Update: It arrived! <http://instagr.am/p/WRPUI/>

------
Malic
...This doesn't quite qualify as an Arduino project.

Linus Akesson's "EuroDemo" efforts are NOT Arduino based - they are actually
_less_ than an Arduino electronically but still AVR based.

This is an old link but I think Linus's efforts still take the cake:
<http://www.linusakesson.net/scene/craft/>

------
tomjacobs
How about a live controllable RC car with camera? <http://www.sfrover.com>

------
mixmax
The guy who did the uberfridge project posted it on reddit a few days ago,
where he also answered a few questions

Link:
[http://www.reddit.com/r/programming/comments/mkgek/i_program...](http://www.reddit.com/r/programming/comments/mkgek/i_programmed_a_fermentation_temperature/)

------
jackfoxy
I found the _Silencing Celebs with Arduino_ to be the most interesting of the
lot from a gateway technology point of view.

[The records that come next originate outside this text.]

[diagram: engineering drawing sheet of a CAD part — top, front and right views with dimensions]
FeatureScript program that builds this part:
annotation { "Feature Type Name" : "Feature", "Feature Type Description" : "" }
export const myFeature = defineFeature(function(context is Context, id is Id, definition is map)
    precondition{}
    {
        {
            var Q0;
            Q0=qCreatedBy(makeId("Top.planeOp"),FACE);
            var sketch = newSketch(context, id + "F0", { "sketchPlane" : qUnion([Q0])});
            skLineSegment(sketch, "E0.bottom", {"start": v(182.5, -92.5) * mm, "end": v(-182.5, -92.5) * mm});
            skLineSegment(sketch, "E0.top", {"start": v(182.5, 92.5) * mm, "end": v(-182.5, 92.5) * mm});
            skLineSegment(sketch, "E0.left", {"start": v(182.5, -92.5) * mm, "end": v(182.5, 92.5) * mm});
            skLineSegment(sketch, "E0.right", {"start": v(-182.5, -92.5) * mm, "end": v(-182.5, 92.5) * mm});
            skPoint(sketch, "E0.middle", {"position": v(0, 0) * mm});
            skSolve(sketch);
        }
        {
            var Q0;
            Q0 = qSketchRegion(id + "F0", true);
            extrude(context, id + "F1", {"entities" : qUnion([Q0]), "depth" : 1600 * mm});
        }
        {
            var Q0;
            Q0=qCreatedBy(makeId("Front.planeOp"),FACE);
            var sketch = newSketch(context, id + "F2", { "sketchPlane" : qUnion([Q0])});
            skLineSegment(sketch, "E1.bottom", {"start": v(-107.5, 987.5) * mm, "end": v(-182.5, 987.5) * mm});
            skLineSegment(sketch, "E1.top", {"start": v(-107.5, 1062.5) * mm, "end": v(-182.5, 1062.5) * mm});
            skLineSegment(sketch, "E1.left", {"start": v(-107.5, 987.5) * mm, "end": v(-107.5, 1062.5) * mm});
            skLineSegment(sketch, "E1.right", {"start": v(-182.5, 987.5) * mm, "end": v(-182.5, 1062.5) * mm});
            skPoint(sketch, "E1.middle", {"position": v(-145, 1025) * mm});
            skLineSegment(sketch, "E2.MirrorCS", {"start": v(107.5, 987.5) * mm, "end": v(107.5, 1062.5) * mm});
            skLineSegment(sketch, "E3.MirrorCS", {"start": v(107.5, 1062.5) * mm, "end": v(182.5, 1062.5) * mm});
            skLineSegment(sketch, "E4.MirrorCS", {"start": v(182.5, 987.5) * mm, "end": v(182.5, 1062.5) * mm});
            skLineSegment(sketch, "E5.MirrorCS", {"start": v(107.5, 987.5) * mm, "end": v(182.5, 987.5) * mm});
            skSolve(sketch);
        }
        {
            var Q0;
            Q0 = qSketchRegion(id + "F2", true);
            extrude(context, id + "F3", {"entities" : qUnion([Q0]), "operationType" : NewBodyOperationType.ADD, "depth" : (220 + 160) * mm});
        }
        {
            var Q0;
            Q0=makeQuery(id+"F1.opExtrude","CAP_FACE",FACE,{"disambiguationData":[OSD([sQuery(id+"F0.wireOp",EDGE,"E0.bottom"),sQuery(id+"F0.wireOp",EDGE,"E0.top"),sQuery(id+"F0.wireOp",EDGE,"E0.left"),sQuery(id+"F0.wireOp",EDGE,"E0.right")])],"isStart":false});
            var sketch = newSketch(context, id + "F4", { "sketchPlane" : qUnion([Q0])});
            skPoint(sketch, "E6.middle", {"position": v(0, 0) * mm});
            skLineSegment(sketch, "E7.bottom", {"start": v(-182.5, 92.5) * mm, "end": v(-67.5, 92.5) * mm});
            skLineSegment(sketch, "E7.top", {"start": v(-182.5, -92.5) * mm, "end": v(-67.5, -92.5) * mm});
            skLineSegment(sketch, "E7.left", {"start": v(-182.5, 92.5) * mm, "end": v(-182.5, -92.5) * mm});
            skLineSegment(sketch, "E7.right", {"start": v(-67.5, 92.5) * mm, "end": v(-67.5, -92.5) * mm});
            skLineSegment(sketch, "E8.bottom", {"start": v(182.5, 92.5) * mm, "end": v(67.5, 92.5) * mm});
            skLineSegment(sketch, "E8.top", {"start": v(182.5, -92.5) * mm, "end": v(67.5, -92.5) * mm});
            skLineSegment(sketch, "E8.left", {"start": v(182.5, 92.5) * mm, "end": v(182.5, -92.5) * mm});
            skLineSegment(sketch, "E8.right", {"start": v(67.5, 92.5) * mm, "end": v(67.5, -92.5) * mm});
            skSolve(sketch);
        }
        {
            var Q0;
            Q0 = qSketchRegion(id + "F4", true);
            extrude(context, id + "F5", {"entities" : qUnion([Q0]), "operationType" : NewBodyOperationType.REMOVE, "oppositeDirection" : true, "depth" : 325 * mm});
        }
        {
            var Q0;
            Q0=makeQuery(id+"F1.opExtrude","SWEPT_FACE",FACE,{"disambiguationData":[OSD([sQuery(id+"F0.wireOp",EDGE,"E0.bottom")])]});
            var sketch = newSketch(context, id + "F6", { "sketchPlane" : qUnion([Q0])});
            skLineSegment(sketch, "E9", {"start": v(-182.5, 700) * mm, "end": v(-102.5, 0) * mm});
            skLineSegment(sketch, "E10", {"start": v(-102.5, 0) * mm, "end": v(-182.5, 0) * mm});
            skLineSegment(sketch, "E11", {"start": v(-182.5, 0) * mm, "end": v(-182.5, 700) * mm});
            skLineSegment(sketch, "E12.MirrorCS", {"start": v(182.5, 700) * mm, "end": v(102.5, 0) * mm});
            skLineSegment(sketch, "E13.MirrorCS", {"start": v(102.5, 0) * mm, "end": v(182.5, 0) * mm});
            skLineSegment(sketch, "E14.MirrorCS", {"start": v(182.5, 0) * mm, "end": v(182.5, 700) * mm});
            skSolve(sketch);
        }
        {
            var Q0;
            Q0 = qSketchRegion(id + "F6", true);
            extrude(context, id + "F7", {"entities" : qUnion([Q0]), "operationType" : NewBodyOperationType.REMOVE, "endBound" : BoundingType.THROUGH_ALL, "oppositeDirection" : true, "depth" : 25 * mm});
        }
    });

Also following the link for this
project further eventually led me to a very cool site,
<http://www.ladyada.net/>.

------
nicpottier
Humbly submitted for consideration:
<[http://www.youtube.com/watch?v=m-0Zj8fJz8U>](http://www.youtube.com/watch?v=m-0Zj8fJz8U>);

Controlling a squeezebox using RFID coasters and an Arduino.

------
joshu
Is it just me or does embedded unseparated ads automatically set off the spam
spider sense?